US 11,948,570 B2
	Key phrase spotting
Wei Li, Mountain View, CA (US); Rohit Prakash Prabhavalkar, Santa Clara, CA (US); Kanury Kanishka Rao, Santa Clara, CA (US); Yanzhang He, Mountain View, CA (US); Ian C. Mcgraw, Menlo Park, CA (US); and Anton Bakhtin, New York, NY (US)
Assigned to Google LLC, Mountain View, CA (US)
Filed by Google LLC, Mountain View, CA (US)
Filed on Mar. 9, 2022, as Appl. No. 17/654,195.
Application 17/654,195 is a continuation of application No. 16/527,487, filed on Jul. 31, 2019, granted, now 11,295,739.
Claims priority of provisional application 62/721,799, filed on Aug. 23, 2018.
Prior Publication US 2022/0199084 A1, Jun. 23, 2022
This patent is subject to a terminal disclaimer.
Int. Cl. G10L 15/06 (2013.01); G10L 15/02 (2006.01); G10L 15/16 (2006.01); G10L 15/18 (2013.01); G10L 15/22 (2006.01); G10L 19/00 (2013.01); G10L 15/08 (2006.01); G10L 15/14 (2006.01)

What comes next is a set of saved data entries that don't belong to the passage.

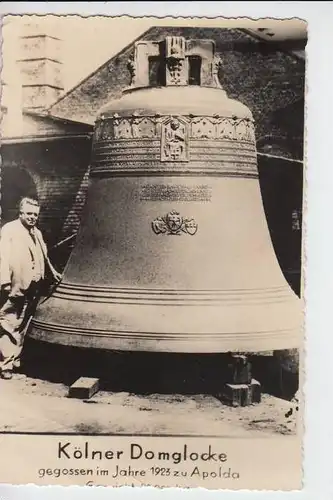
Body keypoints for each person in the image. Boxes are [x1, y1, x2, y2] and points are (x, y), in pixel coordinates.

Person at [0, 197, 62, 380]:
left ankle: (15, 360)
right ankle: (5, 364)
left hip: (34, 286)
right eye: (28, 213)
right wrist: (4, 281)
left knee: (24, 323)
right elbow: (2, 256)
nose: (32, 217)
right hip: (16, 284)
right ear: (20, 213)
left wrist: (53, 272)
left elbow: (44, 255)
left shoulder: (37, 233)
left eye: (35, 214)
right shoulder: (9, 230)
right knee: (9, 322)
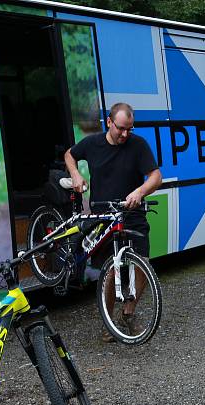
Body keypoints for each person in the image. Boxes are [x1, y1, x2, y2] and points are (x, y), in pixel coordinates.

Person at [64, 102, 163, 342]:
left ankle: (128, 312)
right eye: (121, 128)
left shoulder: (138, 145)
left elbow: (156, 176)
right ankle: (109, 321)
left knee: (142, 263)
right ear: (109, 122)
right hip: (103, 216)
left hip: (132, 214)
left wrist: (140, 192)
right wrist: (76, 174)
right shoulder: (92, 143)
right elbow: (70, 155)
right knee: (109, 270)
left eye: (129, 129)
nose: (125, 134)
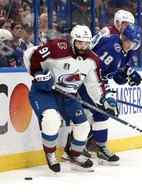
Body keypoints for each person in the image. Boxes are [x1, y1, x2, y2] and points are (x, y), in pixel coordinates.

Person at [26, 25, 118, 172]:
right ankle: (50, 154)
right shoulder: (57, 47)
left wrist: (104, 99)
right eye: (80, 42)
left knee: (83, 126)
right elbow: (31, 54)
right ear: (73, 40)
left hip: (68, 96)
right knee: (51, 120)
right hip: (46, 92)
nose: (83, 46)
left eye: (86, 43)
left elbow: (94, 85)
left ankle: (74, 154)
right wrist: (37, 73)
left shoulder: (92, 60)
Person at [63, 24, 142, 165]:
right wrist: (105, 94)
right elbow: (95, 70)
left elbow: (116, 76)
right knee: (100, 111)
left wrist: (127, 74)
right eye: (129, 41)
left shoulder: (126, 51)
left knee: (97, 112)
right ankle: (94, 146)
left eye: (134, 43)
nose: (131, 45)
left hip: (94, 81)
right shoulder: (112, 48)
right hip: (85, 80)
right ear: (123, 37)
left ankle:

CPC G10L 15/22 (2013.01) [G10L 15/02 (2013.01); G10L 15/063 (2013.01); G10L 15/18 (2013.01); G10L 19/00 (2013.01); G10L 2015/025 (2013.01); G10L 2015/088 (2013.01); G10L 15/142 (2013.01); G10L 2015/223 (2013.01)]

20 Claims

1. A computer-implemented method that when executed on data processing hardware causes the data processing hardware to perform operations comprising:

receiving, as output from a key phrase encoder network, a key phrase encoding for a sequence of target sub-word units representing a key phrase;

for each corresponding frame of multiple frames representing an incoming audio signal:

processing, by an acoustic encoder network, the corresponding frame to generate an encoder output that represents an acoustic encoding of the corresponding frame;

generating, using an attention mechanism, a context vector for the corresponding frame based on the key phrase encoding output from the key phrase encoder network;

generating, using a prediction network that receives the context vector generated for the corresponding frame and a non-blank label previously output by a final softmax layer as input, an output vector for the corresponding frame; and

predicting, using the output vector generated for the corresponding frame and the encoder output generated for the corresponding frame, a sub-word unit; and

determining whether the incoming audio signal encodes an utterance of the key phrase based on the sub-word units predicted for the multiple frames.